Text extracted from each page
--- START ---

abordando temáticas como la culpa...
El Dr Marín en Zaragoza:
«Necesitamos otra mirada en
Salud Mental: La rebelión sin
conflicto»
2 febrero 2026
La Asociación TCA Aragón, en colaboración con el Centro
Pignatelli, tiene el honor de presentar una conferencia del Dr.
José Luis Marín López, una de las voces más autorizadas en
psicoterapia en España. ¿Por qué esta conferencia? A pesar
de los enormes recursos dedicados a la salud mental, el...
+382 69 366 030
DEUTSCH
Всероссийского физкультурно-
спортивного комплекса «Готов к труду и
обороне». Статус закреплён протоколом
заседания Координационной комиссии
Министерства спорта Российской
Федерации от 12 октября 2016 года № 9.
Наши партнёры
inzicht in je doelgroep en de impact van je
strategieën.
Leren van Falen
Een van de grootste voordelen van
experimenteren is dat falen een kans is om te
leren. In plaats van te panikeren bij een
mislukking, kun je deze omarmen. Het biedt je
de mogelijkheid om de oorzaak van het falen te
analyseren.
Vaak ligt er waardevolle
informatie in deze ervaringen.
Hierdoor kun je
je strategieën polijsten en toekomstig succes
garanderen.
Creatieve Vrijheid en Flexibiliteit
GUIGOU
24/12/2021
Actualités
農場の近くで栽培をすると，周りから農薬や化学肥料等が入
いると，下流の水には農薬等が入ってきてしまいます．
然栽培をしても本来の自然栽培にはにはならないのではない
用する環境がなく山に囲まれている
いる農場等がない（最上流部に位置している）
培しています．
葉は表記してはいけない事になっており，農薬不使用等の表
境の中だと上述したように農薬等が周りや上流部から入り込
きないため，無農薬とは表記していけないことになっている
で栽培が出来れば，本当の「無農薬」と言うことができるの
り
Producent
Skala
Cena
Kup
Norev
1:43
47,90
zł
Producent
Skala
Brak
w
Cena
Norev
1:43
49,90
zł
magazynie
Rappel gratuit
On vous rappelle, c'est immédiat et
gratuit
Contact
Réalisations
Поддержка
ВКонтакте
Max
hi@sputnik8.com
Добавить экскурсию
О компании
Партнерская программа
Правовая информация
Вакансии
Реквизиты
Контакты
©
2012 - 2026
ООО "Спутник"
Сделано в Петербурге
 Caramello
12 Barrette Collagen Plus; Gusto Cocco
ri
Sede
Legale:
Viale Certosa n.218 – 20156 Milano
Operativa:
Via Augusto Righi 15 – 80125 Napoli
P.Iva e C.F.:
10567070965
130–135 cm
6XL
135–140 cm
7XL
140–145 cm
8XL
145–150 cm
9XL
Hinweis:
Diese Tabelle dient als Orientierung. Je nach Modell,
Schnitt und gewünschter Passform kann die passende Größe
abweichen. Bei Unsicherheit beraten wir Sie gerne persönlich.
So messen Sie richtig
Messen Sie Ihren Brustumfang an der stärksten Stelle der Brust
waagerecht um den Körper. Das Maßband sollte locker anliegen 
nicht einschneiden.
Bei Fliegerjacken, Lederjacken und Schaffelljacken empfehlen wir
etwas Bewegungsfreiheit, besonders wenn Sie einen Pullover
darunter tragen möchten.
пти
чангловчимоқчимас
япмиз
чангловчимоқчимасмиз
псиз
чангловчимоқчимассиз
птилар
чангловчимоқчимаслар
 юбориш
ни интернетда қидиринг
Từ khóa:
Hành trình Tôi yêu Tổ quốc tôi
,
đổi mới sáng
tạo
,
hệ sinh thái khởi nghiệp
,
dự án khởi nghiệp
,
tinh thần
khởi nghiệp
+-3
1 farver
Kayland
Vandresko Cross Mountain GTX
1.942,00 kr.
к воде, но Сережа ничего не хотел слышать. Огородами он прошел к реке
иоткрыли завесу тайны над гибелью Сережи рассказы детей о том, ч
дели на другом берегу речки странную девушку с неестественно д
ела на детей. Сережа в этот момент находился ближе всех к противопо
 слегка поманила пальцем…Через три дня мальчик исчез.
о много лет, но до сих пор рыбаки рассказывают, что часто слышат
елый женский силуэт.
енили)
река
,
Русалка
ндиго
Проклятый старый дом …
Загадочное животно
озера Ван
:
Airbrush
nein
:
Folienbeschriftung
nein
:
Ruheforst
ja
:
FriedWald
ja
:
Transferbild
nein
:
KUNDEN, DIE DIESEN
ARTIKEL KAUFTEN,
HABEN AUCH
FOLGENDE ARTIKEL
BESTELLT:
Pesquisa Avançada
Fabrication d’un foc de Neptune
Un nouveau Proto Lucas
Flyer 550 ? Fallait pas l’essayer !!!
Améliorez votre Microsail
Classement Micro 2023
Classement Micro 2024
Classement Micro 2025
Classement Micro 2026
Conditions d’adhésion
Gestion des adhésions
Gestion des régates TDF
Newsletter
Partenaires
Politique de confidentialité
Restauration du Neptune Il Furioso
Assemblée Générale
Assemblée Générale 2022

--- END ---

WORK REQUEST -> Rewrite as a numbered list the lines from the first one through the line containing "10567070965", leaving out any blank lines.

EXERCISE SOLUTION ->
1. abordando temáticas como la culpa...
2. El Dr Marín en Zaragoza:
3. «Necesitamos otra mirada en
4. Salud Mental: La rebelión sin
5. conflicto»
6. 2 febrero 2026
7. La Asociación TCA Aragón, en colaboración con el Centro
8. Pignatelli, tiene el honor de presentar una conferencia del Dr.
9. José Luis Marín López, una de las voces más autorizadas en
10. psicoterapia en España. ¿Por qué esta conferencia? A pesar
11. de los enormes recursos dedicados a la salud mental, el...
12. +382 69 366 030
13. DEUTSCH
14. Всероссийского физкультурно-
15. спортивного комплекса «Готов к труду и
16. обороне». Статус закреплён протоколом
17. заседания Координационной комиссии
18. Министерства спорта Российской
19. Федерации от 12 октября 2016 года № 9.
20. Наши партнёры
21. inzicht in je doelgroep en de impact van je
22. strategieën.
23. Leren van Falen
24. Een van de grootste voordelen van
25. experimenteren is dat falen een kans is om te
26. leren. In plaats van te panikeren bij een
27. mislukking, kun je deze omarmen. Het biedt je
28. de mogelijkheid om de oorzaak van het falen te
29. analyseren.
30. Vaak ligt er waardevolle
31. informatie in deze ervaringen.
32. Hierdoor kun je
33. je strategieën polijsten en toekomstig succes
34. garanderen.
35. Creatieve Vrijheid en Flexibiliteit
36. GUIGOU
37. 24/12/2021
38. Actualités
39. 農場の近くで栽培をすると，周りから農薬や化学肥料等が入
40. いると，下流の水には農薬等が入ってきてしまいます．
41. 然栽培をしても本来の自然栽培にはにはならないのではない
42. 用する環境がなく山に囲まれている
43. いる農場等がない（最上流部に位置している）
44. 培しています．
45. 葉は表記してはいけない事になっており，農薬不使用等の表
46. 境の中だと上述したように農薬等が周りや上流部から入り込
47. きないため，無農薬とは表記していけないことになっている
48. で栽培が出来れば，本当の「無農薬」と言うことができるの
49. り
50. Producent
51. Skala
52. Cena
53. Kup
54. Norev
55. 1:43
56. 47,90
57. zł
58. Producent
59. Skala
60. Brak
61. w
62. Cena
63. Norev
64. 1:43
65. 49,90
66. zł
67. magazynie
68. Rappel gratuit
69. On vous rappelle, c'est immédiat et
70. gratuit
71. Contact
72. Réalisations
73. Поддержка
74. ВКонтакте
75. Max
76. hi@sputnik8.com
77. Добавить экскурсию
78. О компании
79. Партнерская программа
80. Правовая информация
81. Вакансии
82. Реквизиты
83. Контакты
84. ©
85. 2012 - 2026
86. ООО "Спутник"
87. Сделано в Петербурге
88.  Caramello
89. 12 Barrette Collagen Plus; Gusto Cocco
90. ri
91. Sede
92. Legale:
93. Viale Certosa n.218 – 20156 Milano
94. Operativa:
95. Via Augusto Righi 15 – 80125 Napoli
96. P.Iva e C.F.:
97. 10567070965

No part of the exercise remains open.